Where should we arrive at that rate? What things can my intelligence compass? Is there a thing in this world that can be separated from the inconceivable? Since there is no means of eliminating that inconceivable, it is reasonable and salutary to make the best of it and therefore to imagine it as stupendously vast as we are able. The gravest reproach that can be brought against the positive religions and notably against Christianity is that they have too often, if not in theory, at least in practice, encouraged such a narrowing of the mystery of the universe. By broadening it, we broaden the space wherein our mind will move. It is for us what we make it: let us then form it of all that we can reach on the horizon of ourselves. As for the mystery itself, we shall, of course, never reach it; but we have a much greater chance of approaching it by facing it and going whither it draws us than by turning our backs upon it and returning to that place where we well know that it no longer is. Not by diminishing our thoughts shall we diminish the distance that separates us from the ultimate truths; but by enlarging them as much as possible we are sure of deceiving ourselves as little as possible. And the loftier our idea of the infinite, the more buoyant and the purer becomes the spiritual atmosphere wherein we live and the wider and deeper the horizon against which our thoughts and feelings stand out, the horizon which is all their life and which they inspire.
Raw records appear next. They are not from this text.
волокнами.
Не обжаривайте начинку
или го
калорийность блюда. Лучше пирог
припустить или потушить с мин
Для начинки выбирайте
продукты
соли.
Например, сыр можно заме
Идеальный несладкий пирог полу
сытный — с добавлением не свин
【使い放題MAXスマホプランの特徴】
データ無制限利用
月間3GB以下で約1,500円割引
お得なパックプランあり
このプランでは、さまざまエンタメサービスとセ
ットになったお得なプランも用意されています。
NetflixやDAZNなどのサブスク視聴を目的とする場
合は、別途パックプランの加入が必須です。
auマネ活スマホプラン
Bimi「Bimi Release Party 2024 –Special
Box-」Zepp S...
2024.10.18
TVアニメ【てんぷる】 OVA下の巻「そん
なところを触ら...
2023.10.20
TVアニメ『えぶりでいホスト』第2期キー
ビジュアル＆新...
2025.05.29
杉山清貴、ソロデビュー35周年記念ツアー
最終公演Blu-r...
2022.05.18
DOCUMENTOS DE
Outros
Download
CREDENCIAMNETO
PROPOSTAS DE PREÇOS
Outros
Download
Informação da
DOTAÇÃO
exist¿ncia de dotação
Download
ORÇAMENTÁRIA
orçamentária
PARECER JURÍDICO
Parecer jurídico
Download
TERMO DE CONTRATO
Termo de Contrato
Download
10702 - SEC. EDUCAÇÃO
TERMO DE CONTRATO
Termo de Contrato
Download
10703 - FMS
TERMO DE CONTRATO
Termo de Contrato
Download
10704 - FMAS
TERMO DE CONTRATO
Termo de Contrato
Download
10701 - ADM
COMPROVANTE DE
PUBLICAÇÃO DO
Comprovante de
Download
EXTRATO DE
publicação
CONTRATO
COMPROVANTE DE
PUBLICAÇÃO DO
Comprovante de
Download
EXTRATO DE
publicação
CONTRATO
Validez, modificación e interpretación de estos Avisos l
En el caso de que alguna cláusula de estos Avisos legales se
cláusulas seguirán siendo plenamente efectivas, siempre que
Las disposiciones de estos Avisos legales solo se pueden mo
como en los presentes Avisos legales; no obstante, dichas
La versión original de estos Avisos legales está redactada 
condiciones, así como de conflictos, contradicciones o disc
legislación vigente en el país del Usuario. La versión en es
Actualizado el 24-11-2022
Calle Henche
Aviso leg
“Perpetually to construct ideas requiring the utmost stretch of our faculties,” wrote Herbert Spencer, “and perpetually to find that such ideas must be abandoned as futile imaginations, may realise to us more fully than any other course the greatness of that which we vainly strive to grasp.... By continually seeking to know and being continually thrown back with a deepened conviction of the impossibility of knowing, we may keep alive the consciousness that it is alike our highest wisdom and our highest duty to regard that through which all things exist as the Unknowable.”


8

Whatever the ultimate truth may be, whether we admit the abstract, absolute and perfect infinity —  the changeless, immovable infinity which has attained perfection and which knows everything, to which our reason tends — or whether we prefer that offered to us by the evidence, undeniable here below, of our senses — the infinity which seeks itself, which is still evolving and not yet established — it behoves us above all to foresee in it our fate, which, for that matter, must, in either case, end by absorption in that very infinity.